- What the task asks -
Only lines holding the word "Parametrized" are wanted from the records; copy all of them.

- Source data -
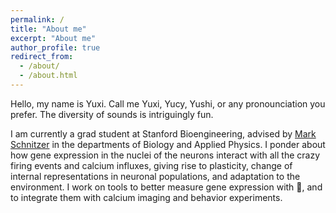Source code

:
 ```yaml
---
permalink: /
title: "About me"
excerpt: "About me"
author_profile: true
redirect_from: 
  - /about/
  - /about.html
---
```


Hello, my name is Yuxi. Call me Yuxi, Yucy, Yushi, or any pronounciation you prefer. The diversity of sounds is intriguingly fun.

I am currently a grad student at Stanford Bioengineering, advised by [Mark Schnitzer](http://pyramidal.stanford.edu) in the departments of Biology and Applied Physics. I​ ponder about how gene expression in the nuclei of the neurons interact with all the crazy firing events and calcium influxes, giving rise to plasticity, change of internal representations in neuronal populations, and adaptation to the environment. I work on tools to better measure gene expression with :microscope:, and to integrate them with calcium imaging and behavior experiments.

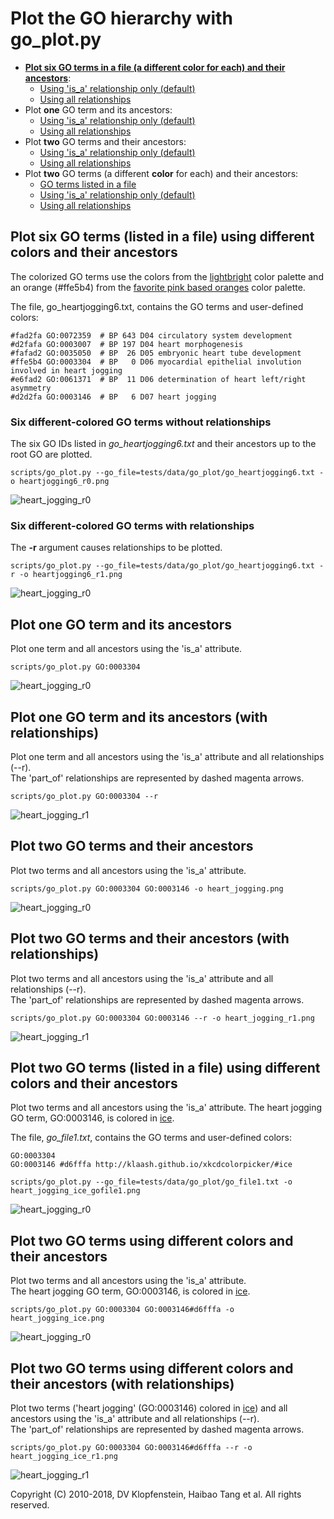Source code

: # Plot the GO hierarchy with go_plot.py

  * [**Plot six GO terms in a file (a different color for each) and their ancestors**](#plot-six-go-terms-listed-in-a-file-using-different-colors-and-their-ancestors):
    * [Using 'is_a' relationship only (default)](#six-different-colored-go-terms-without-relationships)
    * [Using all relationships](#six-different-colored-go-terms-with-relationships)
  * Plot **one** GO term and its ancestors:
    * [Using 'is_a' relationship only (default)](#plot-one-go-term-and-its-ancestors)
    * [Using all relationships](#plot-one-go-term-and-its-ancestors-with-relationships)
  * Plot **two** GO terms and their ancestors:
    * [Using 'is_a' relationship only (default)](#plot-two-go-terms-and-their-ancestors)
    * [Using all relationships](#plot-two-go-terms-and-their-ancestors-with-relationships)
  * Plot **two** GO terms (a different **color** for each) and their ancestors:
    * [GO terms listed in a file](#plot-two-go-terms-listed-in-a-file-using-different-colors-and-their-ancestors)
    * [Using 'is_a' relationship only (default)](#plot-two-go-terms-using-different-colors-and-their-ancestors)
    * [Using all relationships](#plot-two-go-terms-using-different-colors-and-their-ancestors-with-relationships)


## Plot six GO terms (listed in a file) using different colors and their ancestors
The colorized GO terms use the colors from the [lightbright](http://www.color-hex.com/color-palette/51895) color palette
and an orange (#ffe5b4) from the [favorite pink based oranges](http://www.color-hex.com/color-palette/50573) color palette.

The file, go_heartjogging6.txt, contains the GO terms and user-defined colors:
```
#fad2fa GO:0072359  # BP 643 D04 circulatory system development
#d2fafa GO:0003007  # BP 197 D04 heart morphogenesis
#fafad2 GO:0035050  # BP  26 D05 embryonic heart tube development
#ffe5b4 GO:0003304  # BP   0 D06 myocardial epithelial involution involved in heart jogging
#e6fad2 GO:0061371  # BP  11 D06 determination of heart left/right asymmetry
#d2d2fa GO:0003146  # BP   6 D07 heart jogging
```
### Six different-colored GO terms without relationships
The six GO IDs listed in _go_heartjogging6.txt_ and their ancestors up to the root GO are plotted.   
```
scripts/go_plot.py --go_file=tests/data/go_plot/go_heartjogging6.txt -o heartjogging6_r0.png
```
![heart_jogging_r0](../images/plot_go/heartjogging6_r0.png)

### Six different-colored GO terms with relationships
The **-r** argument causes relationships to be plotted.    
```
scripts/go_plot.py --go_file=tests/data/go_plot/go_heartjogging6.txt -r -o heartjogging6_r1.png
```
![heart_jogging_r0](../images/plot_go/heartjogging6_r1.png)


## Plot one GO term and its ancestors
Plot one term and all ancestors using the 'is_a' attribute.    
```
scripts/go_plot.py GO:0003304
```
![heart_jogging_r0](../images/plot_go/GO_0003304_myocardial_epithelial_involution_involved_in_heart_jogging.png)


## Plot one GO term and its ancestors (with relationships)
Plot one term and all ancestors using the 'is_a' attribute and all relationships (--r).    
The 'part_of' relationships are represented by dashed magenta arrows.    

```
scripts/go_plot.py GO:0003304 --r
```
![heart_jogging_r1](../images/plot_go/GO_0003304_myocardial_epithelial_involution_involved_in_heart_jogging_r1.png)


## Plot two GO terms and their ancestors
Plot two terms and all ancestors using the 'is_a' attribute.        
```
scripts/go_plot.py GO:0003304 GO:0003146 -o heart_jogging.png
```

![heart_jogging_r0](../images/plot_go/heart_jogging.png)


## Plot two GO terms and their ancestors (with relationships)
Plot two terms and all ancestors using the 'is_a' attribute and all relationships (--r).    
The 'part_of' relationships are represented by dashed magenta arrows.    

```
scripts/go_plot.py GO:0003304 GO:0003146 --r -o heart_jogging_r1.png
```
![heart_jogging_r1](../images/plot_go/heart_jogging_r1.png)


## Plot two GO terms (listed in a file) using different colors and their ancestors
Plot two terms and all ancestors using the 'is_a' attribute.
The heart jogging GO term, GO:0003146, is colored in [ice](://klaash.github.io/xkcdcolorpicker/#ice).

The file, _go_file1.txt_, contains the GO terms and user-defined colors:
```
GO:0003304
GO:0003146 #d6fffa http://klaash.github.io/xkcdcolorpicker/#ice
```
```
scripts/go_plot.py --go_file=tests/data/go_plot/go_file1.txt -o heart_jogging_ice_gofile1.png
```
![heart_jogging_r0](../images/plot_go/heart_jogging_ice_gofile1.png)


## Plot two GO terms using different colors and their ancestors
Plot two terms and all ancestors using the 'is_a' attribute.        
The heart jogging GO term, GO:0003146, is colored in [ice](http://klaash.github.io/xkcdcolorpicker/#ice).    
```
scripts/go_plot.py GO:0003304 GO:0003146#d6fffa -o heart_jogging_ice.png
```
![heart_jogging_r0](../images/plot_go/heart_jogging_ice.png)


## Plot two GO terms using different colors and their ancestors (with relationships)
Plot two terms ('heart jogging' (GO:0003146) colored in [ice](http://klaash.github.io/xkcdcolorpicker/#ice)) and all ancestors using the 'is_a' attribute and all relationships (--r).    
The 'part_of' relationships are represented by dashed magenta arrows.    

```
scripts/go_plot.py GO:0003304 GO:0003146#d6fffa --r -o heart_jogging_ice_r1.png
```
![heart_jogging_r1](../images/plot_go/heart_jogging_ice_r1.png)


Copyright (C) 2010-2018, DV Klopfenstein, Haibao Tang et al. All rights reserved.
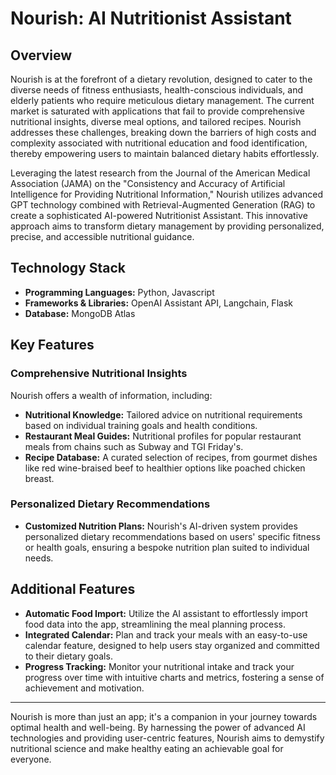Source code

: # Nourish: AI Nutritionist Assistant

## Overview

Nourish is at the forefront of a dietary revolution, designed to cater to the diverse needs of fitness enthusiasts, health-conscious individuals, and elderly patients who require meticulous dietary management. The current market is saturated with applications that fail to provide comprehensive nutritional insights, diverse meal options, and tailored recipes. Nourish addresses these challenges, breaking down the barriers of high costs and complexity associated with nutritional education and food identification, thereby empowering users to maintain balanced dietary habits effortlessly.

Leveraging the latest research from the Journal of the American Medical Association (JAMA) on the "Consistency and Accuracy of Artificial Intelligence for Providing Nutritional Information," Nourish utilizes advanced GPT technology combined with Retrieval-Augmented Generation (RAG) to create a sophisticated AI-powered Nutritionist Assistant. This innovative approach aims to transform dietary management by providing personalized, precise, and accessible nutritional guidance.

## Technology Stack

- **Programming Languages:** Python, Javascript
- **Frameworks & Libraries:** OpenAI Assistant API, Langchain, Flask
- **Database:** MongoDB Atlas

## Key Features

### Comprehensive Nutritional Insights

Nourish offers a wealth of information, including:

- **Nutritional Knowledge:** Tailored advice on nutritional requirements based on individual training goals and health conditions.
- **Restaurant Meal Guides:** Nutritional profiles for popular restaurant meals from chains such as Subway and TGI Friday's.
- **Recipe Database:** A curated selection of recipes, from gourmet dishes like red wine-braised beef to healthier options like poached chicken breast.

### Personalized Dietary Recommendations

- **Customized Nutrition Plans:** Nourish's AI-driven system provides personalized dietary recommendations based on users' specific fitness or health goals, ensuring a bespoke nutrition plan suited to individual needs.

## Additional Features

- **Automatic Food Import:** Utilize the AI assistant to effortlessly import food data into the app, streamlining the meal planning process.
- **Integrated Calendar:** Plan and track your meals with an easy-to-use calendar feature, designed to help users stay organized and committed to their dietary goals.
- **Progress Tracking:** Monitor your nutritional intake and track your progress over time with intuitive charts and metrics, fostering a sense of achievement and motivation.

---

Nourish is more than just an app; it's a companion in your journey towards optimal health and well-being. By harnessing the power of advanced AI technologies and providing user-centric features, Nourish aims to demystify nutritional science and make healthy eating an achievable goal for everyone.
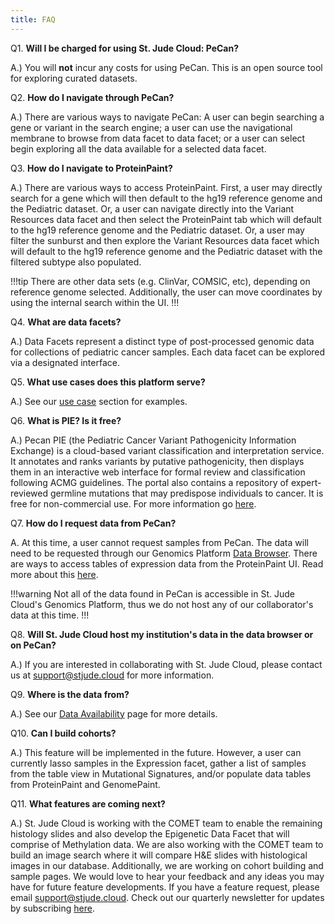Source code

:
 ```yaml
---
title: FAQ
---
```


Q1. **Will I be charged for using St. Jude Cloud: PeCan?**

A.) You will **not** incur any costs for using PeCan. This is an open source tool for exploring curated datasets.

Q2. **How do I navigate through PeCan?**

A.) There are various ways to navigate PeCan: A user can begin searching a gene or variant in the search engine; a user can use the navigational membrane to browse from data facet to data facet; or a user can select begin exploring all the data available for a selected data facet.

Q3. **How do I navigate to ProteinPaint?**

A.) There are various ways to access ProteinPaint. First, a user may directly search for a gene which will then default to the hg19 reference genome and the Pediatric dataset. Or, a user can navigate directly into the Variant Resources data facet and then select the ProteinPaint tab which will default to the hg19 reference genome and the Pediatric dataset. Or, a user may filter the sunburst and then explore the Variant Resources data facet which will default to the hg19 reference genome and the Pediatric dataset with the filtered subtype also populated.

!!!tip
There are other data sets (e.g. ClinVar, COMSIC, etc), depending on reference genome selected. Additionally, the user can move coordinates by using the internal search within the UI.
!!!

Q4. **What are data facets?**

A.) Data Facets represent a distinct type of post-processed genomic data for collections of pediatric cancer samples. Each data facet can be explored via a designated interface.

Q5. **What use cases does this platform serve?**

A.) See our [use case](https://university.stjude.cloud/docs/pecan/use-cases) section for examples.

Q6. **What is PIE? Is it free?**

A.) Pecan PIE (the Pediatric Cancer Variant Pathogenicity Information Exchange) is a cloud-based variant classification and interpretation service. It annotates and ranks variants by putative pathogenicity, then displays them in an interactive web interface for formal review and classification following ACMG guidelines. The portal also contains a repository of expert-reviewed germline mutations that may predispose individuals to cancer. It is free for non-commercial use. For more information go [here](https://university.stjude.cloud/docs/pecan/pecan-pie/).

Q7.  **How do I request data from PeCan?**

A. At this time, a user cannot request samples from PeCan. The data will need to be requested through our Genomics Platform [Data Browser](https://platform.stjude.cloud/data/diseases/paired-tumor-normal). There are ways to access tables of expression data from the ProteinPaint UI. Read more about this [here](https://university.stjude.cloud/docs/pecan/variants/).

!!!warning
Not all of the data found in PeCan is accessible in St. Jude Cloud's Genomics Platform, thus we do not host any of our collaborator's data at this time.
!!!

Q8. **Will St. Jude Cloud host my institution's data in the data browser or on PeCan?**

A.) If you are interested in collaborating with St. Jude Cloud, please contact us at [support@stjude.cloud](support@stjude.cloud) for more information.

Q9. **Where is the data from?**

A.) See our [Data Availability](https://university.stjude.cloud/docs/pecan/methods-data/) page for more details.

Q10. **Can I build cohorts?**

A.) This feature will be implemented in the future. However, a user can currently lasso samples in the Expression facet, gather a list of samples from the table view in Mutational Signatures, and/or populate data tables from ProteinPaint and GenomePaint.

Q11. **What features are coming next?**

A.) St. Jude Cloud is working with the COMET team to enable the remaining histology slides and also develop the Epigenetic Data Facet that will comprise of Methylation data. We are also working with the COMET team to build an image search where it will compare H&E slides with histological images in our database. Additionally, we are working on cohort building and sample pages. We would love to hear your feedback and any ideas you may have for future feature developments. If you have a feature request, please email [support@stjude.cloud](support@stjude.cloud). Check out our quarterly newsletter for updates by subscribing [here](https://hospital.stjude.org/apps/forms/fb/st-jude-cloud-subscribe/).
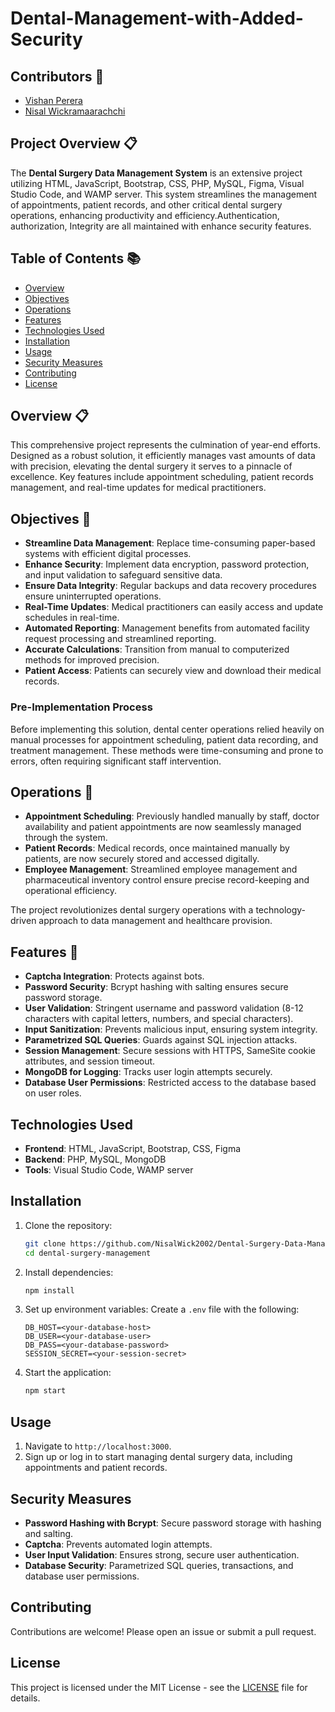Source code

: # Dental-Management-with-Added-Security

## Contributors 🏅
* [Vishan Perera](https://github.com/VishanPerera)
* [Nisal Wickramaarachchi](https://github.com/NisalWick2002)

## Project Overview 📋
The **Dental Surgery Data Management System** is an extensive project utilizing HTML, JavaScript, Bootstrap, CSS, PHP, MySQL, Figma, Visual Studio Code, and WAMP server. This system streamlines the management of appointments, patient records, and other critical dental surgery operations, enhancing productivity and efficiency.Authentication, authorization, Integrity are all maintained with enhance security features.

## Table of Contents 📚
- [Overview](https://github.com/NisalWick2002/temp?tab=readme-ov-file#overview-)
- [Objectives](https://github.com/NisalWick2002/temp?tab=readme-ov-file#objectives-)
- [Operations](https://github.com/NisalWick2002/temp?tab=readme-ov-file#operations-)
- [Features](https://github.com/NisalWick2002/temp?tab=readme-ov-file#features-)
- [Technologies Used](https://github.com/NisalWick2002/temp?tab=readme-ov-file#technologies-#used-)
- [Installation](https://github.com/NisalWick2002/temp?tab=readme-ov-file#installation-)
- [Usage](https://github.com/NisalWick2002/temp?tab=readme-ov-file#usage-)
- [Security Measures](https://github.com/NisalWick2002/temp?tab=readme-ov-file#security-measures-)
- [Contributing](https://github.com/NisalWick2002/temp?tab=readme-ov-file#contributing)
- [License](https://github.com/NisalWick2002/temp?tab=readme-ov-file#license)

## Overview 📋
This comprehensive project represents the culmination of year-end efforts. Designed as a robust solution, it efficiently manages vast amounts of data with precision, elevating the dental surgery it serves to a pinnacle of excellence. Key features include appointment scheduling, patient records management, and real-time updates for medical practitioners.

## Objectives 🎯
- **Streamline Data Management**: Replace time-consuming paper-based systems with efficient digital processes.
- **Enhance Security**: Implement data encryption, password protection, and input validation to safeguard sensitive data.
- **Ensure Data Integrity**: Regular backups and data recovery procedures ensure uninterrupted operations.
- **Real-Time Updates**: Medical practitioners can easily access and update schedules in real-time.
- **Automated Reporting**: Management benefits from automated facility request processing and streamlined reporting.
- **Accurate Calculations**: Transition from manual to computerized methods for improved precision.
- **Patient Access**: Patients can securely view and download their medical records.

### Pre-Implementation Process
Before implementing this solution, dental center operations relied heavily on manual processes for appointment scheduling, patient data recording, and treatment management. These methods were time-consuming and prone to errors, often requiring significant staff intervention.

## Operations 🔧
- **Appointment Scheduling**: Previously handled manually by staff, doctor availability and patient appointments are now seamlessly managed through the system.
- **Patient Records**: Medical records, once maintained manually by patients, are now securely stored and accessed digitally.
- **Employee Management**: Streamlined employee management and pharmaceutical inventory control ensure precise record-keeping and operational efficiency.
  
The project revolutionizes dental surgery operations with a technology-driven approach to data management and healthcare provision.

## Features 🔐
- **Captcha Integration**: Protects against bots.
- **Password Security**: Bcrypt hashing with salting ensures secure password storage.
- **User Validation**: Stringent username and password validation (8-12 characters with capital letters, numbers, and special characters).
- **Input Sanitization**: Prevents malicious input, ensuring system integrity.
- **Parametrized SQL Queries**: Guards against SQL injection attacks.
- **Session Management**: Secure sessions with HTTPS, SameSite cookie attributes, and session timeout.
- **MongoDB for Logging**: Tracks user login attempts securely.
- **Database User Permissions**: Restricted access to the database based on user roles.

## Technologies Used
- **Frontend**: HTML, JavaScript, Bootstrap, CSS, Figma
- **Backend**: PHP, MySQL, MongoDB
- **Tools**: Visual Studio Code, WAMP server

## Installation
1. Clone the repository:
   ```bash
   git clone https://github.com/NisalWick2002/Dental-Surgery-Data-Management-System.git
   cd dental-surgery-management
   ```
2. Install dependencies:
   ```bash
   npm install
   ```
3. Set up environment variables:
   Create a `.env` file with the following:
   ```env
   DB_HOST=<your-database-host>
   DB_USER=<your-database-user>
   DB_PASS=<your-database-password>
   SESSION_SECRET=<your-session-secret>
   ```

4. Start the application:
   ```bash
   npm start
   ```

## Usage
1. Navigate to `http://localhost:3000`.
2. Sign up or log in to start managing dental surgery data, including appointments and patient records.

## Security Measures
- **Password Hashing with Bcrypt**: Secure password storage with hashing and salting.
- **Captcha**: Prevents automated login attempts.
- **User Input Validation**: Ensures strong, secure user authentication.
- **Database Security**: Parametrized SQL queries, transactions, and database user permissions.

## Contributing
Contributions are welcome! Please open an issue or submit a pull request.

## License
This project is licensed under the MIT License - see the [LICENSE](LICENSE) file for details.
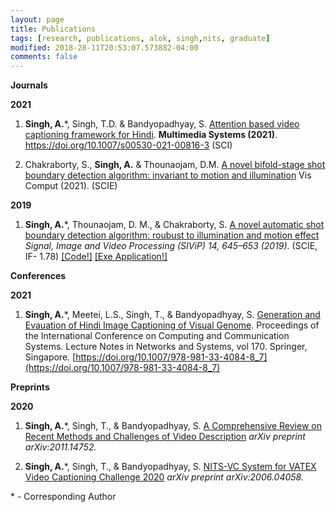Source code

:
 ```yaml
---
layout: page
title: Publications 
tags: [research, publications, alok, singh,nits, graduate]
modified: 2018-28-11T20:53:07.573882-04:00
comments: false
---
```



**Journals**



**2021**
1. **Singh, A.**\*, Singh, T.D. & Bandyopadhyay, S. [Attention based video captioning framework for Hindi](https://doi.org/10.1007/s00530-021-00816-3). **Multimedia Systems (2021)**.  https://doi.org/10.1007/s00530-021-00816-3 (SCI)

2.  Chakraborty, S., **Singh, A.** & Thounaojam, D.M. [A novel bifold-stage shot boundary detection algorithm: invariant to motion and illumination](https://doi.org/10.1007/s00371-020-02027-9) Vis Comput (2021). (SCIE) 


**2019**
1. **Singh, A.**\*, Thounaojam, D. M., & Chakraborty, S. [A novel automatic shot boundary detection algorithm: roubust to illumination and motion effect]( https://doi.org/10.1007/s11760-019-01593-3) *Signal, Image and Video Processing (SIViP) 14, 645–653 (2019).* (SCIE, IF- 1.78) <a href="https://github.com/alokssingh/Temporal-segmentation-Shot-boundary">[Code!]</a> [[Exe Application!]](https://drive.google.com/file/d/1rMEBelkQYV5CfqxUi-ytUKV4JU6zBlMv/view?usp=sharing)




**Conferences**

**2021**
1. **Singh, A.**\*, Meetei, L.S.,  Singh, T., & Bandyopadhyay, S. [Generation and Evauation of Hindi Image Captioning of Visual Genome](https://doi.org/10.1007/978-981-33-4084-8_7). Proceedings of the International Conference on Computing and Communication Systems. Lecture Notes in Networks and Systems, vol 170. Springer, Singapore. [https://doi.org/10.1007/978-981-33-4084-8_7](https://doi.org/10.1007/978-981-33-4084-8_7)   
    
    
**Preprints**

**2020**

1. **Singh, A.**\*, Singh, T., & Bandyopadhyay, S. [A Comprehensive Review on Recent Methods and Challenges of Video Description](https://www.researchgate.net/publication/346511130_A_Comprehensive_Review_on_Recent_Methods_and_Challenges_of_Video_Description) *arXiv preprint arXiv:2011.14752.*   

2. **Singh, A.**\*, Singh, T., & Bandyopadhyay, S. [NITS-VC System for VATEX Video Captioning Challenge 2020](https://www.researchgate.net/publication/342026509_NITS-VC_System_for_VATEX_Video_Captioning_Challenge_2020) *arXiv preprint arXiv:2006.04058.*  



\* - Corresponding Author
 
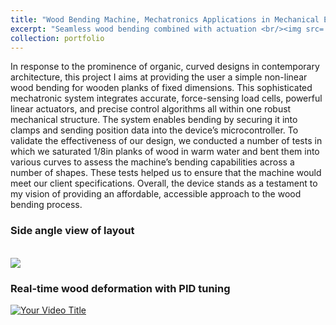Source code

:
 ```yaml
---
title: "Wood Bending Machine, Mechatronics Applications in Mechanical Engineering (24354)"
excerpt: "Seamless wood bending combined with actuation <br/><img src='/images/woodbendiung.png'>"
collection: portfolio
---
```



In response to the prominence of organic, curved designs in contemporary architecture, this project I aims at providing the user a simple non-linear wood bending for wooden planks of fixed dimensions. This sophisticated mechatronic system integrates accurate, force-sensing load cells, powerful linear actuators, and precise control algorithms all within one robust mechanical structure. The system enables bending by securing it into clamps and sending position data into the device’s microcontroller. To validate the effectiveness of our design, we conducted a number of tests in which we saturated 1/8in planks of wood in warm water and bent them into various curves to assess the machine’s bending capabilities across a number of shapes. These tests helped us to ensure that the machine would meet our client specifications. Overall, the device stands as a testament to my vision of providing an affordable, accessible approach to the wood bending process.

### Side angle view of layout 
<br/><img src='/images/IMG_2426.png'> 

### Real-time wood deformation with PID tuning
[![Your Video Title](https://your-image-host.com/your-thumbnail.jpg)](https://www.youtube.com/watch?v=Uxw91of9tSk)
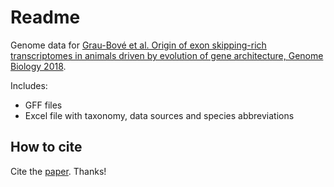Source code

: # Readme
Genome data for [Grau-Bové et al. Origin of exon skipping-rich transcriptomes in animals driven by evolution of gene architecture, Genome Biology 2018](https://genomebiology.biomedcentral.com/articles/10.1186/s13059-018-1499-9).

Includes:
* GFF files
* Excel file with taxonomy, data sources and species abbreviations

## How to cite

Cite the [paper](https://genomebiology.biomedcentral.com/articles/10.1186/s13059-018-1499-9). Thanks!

- Answer to the problem -
- **Parametrized SQL Queries**: Guards against SQL injection attacks.
- **Database Security**: Parametrized SQL queries, transactions, and database user permissions.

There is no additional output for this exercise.